Google and Universal Music Group Negotiating Framework for AI “Deepfake” Tool: Report
Google and Universal Music Group are in talks to develop an AI-powered tool for users to create "deepfake" music using other artists' existing work, the Financial Times reports.
The deal would reportedly pay copyright owners for the use of their likeness, and they would have the option to grant Google and UMG permission to license their work for the purpose of AI-driven replication.
The news arrives following Google's release of MusicLM, a powerful generative AI tool allowing users to create music by entering prompts. Considering the company would need to license UMG's music for creators to reproduce its vocals, lyrics and sounds, MusicLM is most likely a linchpin of the deal.
The deal is somewhat of an about-face for UMG, which controls roughly one-third of today's global music market.
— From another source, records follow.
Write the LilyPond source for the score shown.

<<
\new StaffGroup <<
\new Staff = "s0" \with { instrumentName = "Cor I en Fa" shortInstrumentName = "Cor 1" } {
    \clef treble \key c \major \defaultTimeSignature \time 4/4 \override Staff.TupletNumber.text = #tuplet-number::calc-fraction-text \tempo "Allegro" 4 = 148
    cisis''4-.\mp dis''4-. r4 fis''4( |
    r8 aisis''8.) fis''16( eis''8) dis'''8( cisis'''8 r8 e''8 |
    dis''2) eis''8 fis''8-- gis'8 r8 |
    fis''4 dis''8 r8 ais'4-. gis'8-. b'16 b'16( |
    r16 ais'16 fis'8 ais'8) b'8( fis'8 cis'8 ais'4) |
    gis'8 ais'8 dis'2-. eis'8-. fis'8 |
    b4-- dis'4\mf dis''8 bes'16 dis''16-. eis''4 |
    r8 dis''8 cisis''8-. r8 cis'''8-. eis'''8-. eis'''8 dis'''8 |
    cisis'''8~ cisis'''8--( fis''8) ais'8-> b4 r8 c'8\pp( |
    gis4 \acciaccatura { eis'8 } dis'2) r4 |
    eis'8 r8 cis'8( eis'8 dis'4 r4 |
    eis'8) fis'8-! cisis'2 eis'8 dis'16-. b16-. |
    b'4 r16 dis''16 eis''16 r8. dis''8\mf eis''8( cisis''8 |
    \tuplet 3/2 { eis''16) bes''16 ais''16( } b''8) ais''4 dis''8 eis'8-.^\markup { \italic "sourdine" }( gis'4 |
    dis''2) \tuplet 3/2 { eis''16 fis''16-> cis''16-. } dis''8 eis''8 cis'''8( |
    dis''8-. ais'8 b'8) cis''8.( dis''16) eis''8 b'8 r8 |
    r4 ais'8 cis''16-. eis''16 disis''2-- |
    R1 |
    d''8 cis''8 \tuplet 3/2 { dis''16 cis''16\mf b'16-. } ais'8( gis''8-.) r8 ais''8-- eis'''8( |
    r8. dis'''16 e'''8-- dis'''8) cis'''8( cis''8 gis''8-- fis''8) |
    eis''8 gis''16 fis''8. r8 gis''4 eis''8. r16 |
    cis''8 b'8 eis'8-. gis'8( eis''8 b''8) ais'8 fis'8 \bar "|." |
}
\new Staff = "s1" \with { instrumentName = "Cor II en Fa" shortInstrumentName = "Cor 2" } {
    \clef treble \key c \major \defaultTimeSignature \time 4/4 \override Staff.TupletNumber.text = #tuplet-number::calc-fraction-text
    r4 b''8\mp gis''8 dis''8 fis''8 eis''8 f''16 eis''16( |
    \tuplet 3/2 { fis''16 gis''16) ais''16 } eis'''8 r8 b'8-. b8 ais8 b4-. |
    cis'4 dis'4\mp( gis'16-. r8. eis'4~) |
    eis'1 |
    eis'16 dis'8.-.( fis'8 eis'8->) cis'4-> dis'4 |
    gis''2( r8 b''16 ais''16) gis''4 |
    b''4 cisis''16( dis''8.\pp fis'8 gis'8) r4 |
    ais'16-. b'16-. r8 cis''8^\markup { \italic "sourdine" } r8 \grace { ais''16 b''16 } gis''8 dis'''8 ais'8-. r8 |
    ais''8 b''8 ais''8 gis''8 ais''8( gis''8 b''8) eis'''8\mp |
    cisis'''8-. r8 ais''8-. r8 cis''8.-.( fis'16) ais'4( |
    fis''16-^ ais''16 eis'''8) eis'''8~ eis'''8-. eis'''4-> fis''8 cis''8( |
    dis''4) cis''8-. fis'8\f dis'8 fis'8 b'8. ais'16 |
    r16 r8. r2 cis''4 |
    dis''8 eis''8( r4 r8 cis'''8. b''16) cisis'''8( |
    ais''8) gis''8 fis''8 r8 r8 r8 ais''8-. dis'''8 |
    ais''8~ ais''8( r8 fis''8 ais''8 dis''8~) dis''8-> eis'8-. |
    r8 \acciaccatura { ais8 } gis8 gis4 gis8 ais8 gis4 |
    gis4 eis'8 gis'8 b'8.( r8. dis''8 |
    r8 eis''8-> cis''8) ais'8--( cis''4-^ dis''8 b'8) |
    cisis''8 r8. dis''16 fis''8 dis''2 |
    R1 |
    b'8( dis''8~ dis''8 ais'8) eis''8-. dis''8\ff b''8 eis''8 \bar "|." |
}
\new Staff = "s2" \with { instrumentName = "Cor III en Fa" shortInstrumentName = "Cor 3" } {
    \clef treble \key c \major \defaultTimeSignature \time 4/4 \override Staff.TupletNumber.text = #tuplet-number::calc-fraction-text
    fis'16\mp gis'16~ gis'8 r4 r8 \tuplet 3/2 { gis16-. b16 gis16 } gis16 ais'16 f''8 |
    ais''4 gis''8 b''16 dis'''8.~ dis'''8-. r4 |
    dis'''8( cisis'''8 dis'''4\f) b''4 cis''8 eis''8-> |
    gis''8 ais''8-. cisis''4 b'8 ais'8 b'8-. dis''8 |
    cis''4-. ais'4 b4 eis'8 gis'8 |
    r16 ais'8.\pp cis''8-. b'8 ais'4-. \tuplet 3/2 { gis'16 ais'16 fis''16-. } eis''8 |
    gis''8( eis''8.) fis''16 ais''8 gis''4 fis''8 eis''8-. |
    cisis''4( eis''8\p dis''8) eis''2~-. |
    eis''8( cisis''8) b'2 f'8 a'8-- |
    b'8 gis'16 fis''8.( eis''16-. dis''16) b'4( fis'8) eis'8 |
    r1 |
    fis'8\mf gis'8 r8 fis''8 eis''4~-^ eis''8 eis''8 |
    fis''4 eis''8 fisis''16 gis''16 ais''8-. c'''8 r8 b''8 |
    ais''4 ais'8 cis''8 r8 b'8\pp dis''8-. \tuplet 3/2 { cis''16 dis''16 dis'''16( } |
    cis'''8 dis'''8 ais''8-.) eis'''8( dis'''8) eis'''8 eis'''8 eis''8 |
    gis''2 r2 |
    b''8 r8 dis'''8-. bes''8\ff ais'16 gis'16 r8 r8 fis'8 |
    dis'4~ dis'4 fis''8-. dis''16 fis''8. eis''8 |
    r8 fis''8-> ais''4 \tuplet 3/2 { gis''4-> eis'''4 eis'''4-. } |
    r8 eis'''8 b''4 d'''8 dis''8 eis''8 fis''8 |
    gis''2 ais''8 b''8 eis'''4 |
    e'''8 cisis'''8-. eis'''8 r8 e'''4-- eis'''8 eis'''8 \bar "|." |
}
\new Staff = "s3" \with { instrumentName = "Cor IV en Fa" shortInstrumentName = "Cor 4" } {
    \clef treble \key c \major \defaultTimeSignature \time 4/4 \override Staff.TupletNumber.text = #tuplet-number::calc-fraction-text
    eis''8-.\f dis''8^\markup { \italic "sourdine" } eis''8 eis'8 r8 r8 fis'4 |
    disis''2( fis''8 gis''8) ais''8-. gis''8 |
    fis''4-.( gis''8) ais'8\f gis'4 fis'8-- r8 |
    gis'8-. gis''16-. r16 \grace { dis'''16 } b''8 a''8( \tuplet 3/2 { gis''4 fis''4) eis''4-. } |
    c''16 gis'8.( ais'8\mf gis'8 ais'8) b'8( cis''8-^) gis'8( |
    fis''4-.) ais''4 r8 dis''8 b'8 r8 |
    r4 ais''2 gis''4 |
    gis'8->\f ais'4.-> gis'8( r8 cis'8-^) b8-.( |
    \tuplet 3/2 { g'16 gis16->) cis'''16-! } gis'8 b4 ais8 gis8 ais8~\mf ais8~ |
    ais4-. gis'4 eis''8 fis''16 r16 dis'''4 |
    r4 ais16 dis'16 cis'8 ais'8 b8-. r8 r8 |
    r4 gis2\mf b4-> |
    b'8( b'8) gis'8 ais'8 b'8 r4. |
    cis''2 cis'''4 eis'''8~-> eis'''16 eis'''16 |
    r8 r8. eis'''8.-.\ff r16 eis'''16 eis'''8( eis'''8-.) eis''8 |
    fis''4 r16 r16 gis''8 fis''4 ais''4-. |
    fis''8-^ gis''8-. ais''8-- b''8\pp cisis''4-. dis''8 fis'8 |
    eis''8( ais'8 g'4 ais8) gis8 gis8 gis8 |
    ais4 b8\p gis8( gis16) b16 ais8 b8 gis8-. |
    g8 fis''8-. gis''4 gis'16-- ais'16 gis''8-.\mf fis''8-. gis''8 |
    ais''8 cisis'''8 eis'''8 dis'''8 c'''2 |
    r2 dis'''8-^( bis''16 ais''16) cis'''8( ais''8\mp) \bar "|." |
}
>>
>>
Back in April, the company urged streaming platforms to block AI platforms from being able to leverage their music catalog when training their large language models.
If the two sides ultimately come to an agreement, it could lead to a watershed moment for the controversial nexus of generative AI and music. The scale of the framework would dwarf that of TuneCore, who recently partnered with Grimes to launch a pilot program enabling artists to utilize her deepfaked vocals "without penalty" and distribute the music to streaming platforms for a royalty split.
Meanwhile, Warner Music Group's CEO, Robert Kyncl, reportedly condemned the proliferation of deepfake technology in the company's Q3 conference earnings call this week. He said he believes artists should be the ones deciding whether or not their likenesses may be used to create music.
"There’s nothing more precious to an artist than their voice," Kyncl said, "and protecting their voice is protecting their livelihood and protecting their persona."